TASK DETAILS: Look through the records below for the line with "(1820-1910).". Return that line and each one after it up to and including the line with "cuve est plus dur à tourner qu auparavant.", exactly.

THE INPUT: Begin

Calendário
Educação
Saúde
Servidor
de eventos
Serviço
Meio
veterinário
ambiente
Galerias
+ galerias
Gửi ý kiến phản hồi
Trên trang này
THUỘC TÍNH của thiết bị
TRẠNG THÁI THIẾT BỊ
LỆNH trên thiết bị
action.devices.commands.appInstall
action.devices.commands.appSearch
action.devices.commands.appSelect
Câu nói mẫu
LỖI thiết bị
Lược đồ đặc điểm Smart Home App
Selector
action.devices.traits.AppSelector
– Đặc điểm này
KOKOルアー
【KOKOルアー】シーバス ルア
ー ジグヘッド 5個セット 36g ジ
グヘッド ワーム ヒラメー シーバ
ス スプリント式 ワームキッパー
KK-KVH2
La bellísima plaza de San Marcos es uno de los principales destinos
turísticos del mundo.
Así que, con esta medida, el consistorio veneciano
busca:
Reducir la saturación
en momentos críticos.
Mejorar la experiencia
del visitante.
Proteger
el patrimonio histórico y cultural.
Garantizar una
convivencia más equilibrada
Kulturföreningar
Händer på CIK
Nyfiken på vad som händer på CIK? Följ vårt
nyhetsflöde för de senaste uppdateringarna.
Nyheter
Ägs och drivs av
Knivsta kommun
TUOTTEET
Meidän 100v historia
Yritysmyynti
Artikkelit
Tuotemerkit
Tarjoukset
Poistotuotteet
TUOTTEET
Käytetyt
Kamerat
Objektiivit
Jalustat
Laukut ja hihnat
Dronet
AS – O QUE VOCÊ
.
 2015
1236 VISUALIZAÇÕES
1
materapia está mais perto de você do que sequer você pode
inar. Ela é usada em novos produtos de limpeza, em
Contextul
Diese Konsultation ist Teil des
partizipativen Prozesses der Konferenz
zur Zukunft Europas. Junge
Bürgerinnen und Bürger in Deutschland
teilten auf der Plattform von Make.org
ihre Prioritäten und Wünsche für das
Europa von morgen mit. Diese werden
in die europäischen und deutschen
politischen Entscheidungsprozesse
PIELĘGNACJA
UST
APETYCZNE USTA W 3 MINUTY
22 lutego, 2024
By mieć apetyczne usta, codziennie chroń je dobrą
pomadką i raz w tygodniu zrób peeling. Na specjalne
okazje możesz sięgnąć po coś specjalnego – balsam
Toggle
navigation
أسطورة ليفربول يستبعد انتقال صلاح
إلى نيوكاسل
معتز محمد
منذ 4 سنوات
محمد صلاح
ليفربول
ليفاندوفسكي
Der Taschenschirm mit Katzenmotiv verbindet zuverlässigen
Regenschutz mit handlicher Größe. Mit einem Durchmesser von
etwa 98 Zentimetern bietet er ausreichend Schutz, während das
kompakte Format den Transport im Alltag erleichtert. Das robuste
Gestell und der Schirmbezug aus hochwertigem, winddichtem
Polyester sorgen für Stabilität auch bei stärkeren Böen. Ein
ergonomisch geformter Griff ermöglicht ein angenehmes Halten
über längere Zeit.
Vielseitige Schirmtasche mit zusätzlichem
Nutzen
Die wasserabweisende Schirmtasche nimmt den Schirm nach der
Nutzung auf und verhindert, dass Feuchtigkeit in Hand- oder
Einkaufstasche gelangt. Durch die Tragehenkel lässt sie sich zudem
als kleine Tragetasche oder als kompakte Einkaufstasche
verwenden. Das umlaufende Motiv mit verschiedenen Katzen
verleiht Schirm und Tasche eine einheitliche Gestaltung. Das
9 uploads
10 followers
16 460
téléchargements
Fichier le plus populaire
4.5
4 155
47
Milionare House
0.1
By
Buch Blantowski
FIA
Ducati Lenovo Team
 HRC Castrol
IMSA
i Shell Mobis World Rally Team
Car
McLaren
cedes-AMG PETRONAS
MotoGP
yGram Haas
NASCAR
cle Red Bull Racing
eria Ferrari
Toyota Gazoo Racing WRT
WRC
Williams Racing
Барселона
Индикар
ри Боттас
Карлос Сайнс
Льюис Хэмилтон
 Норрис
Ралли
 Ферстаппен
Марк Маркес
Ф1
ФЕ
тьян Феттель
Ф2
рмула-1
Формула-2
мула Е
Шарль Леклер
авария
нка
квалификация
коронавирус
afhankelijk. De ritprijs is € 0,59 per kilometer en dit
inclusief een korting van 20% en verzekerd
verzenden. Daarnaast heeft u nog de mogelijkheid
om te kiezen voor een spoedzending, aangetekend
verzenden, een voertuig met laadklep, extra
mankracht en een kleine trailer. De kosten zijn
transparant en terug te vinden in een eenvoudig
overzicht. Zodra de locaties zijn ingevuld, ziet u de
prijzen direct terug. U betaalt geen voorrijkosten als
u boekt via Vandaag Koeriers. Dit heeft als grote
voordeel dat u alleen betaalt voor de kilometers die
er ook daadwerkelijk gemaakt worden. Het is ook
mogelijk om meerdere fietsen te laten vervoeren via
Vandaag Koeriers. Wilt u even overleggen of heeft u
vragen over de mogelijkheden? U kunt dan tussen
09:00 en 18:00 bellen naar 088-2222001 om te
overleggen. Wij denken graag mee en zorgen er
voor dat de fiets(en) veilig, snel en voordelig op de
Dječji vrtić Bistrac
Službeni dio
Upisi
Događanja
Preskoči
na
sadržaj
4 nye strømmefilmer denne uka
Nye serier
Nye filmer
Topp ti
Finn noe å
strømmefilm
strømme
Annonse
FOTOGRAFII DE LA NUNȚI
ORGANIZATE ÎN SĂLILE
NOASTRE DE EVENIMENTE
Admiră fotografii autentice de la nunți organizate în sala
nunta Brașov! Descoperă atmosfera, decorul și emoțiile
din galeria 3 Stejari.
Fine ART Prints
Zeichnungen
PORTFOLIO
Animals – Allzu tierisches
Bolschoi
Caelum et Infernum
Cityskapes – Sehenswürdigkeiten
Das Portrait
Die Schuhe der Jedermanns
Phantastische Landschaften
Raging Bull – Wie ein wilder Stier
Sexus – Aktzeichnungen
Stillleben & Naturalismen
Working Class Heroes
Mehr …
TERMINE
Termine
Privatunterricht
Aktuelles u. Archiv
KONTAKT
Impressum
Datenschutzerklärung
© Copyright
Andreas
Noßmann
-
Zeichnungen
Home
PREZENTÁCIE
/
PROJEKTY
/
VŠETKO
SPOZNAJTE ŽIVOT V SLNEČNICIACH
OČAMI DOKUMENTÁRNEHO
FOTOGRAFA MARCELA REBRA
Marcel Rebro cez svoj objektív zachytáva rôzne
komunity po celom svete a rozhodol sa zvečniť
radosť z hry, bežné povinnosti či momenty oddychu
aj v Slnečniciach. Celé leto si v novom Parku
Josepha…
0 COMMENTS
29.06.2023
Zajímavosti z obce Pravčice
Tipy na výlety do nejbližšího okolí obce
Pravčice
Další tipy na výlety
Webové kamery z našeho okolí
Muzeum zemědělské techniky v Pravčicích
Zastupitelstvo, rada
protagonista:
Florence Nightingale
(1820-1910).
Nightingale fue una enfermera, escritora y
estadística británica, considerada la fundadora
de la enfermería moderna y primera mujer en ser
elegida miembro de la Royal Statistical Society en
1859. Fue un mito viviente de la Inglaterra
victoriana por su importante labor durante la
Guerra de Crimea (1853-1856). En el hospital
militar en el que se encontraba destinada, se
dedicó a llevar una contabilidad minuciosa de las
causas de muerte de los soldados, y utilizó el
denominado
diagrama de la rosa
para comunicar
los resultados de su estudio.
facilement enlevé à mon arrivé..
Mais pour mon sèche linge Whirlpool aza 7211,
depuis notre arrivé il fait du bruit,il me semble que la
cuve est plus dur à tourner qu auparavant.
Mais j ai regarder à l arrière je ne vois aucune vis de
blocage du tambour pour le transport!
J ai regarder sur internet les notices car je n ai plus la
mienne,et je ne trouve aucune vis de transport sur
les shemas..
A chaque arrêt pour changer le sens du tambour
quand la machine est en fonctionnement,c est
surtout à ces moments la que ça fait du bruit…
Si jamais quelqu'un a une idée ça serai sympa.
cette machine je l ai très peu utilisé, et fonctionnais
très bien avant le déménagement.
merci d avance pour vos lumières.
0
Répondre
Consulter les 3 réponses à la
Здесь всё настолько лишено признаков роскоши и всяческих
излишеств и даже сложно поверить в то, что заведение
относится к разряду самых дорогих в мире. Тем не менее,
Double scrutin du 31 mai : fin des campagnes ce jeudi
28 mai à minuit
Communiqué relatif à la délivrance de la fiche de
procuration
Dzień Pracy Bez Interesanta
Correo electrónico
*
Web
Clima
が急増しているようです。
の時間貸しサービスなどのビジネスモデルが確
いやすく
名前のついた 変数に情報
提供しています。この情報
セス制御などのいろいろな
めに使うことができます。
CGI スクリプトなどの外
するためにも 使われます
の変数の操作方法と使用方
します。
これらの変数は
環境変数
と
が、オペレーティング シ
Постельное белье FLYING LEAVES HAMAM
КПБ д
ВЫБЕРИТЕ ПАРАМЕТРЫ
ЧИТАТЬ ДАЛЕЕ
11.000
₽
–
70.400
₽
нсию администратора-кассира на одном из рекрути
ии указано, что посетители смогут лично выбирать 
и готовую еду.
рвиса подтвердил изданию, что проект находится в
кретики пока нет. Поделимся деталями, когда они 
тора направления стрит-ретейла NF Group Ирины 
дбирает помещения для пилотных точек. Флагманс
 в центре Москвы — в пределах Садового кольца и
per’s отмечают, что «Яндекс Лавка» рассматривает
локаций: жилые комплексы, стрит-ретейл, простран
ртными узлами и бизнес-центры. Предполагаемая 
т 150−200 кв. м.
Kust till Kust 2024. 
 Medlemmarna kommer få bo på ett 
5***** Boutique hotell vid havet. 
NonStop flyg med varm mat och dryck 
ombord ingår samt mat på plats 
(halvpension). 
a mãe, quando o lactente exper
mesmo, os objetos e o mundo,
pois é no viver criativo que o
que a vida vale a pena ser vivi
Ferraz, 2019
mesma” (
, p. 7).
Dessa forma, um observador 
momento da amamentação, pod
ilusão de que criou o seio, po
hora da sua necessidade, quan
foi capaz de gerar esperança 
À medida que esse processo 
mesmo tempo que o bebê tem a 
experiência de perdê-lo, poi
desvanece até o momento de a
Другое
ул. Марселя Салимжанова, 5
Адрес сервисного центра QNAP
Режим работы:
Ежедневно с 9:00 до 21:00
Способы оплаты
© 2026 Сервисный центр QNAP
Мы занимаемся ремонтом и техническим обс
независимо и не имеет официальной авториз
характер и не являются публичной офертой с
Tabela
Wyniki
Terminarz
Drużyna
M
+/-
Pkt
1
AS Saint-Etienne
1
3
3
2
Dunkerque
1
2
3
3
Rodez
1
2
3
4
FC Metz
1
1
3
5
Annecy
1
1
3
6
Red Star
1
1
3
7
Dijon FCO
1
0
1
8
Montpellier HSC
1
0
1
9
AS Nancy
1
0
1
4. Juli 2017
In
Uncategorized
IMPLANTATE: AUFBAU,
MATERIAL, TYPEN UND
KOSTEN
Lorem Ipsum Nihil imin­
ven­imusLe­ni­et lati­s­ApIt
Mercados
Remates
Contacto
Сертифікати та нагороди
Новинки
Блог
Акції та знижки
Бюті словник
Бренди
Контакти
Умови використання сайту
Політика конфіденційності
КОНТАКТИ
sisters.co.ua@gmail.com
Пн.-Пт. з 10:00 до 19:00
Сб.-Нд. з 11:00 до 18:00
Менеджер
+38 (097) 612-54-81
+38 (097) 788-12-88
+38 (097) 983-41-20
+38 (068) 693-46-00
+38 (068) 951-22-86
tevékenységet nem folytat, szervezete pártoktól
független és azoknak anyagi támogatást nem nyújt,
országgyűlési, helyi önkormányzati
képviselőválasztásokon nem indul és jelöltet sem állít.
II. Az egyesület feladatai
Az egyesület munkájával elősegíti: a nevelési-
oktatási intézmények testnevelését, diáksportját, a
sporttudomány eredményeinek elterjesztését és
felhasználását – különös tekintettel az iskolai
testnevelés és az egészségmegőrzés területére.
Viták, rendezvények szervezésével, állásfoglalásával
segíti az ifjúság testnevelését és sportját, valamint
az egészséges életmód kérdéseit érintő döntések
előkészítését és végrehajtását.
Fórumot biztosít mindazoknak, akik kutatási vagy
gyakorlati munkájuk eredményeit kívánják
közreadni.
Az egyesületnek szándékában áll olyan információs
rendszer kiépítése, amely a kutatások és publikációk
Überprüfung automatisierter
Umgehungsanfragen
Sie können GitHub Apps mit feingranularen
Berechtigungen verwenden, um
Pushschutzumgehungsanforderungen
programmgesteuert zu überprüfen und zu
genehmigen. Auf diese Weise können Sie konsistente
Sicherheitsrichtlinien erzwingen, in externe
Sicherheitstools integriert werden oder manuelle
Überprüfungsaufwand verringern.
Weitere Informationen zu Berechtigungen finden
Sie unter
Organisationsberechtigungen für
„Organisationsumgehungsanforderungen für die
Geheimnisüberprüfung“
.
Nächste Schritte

THE INPUT: End

OUTPUT BELOW:
(1820-1910).
Nightingale fue una enfermera, escritora y
estadística británica, considerada la fundadora
de la enfermería moderna y primera mujer en ser
elegida miembro de la Royal Statistical Society en
1859. Fue un mito viviente de la Inglaterra
victoriana por su importante labor durante la
Guerra de Crimea (1853-1856). En el hospital
militar en el que se encontraba destinada, se
dedicó a llevar una contabilidad minuciosa de las
causas de muerte de los soldados, y utilizó el
denominado
diagrama de la rosa
para comunicar
los resultados de su estudio.
facilement enlevé à mon arrivé..
Mais pour mon sèche linge Whirlpool aza 7211,
depuis notre arrivé il fait du bruit,il me semble que la
cuve est plus dur à tourner qu auparavant.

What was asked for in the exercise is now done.